TEXTE À LIRE
★ ★ ★ ★

Une relation franco-indienne qui gagnerait à s’étoffer

Les relations entre la France et l’Inde jouissent actuellement d’une dynamique exceptionnelle. Delhi estime même que la France est en train de ravir le statut de partenaire prioritaire à la Russie. Les visites d’État du Premier Ministre Narendra Modi en 2023 et du Président Emmanuel Macron en 2024 témoignent de la vigueur de ces échanges. Alors que les deux pays célèbrent le quart de siècle de leur partenariat stratégique, il est légitime de se demander si cette relation qui unit les deux pays sera capable de s’extraire du creuset stratégique dans laquelle elle a prospéré, pour s’élargir à d’autres domaines.

 

Une relation qui ne se nourrit pas d’une Histoire pourtant riche.

 

Les interactions entre l’Inde et la France sont anciennes. C’est dans l’optique de remporter des parts de marchés dans le subcontinent et en Extrême-Orient, et de se présenter de la sorte en concurrent des puissantes compagnies marchandes britannique et néerlandaise, que la France établit une présence pérenne dans l’océan Indien au cours de la deuxième moitié du XVIIe siècle.

 

La présence française connait des fortunes diverses aux dépens de ses possessions atlantiques. Un siècle plus tard, il ne reste plus de cette présence que cinq comptoirs exigus, enclavés dans l’immense territoire sous contrôle de la Couronne britannique : Pondichéry, Karikal et Yanaon sur la côte orientale de Coromandel, Mahé sur la côte occidentale de Malabar, et, au nord, Chandernagor, proche de Calcutta (Bengale), alors capitale du Raj britannique (Indian Empire). Les comptoirs français perdent progressivement leur vitalité commerciale d’antan, à l’ombre des territoires de la Compagnie britannique des Indes orientales qui assied sa complète domination sur le subcontinent. L’épopée napoléonienne et la conquête de l’Égypte nourrissent pour l’Empire français l’espoir fugace de retrouver un rôle de premier plan dans l’Inde des Maharajas.

★ ★ ★ ★

CONSIGNE A
Recopiez tout le texte sur les relations franco-indiennes depuis « Une relation franco-indienne » jusqu'à « à d’autres domaines. ».

Listes de coordonnées en pixels:
★ ★ ★ ★

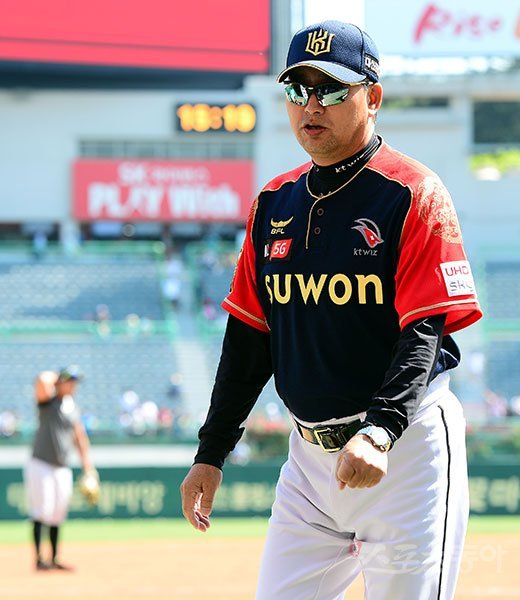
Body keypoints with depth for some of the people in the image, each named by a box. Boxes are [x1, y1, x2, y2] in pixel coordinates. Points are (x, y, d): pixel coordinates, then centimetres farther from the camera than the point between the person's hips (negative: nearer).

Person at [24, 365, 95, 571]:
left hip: (62, 469, 6)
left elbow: (80, 437, 20)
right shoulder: (47, 401, -5)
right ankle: (39, 559, -11)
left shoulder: (73, 409, 14)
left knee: (57, 515, 9)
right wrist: (55, 376, -7)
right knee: (41, 512, -10)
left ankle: (54, 559, 16)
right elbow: (43, 381, -27)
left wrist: (87, 466, 15)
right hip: (41, 465, -6)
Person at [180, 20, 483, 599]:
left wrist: (379, 432, -30)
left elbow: (424, 334, -16)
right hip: (309, 454, 6)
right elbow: (248, 335, 16)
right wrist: (211, 453, 13)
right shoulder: (274, 204, 11)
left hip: (405, 445, -6)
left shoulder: (414, 194, -8)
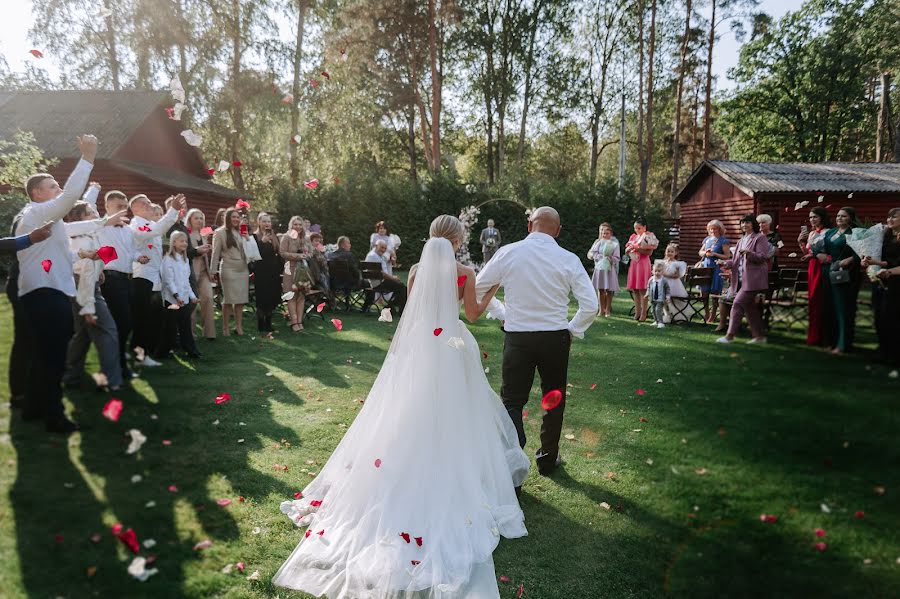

★ ★ ★ ★

CONSIGNE B
Réécrivez les entrées depuis la ligne qui contient « right elbow: (43, 381, -27) » jusqu'à la fin des entrées, en remplaçant « wrist » par « hand » sans rien changer d'autre. N'incluez pas les images dans votre réponse.

RÉSULTAT A
Une relation franco-indienne qui gagnerait à s’étoffer

Les relations entre la France et l’Inde jouissent actuellement d’une dynamique exceptionnelle. Delhi estime même que la France est en train de ravir le statut de partenaire prioritaire à la Russie. Les visites d’État du Premier Ministre Narendra Modi en 2023 et du Président Emmanuel Macron en 2024 témoignent de la vigueur de ces échanges. Alors que les deux pays célèbrent le quart de siècle de leur partenariat stratégique, il est légitime de se demander si cette relation qui unit les deux pays sera capable de s’extraire du creuset stratégique dans laquelle elle a prospéré, pour s’élargir à d’autres domaines.

RÉSULTAT B
right elbow: (43, 381, -27)
left hand: (87, 466, 15)
right hip: (41, 465, -6)
Person at [180, 20, 483, 599]:
left hand: (379, 432, -30)
left elbow: (424, 334, -16)
right hip: (309, 454, 6)
right elbow: (248, 335, 16)
right hand: (211, 453, 13)
right shoulder: (274, 204, 11)
left hip: (405, 445, -6)
left shoulder: (414, 194, -8)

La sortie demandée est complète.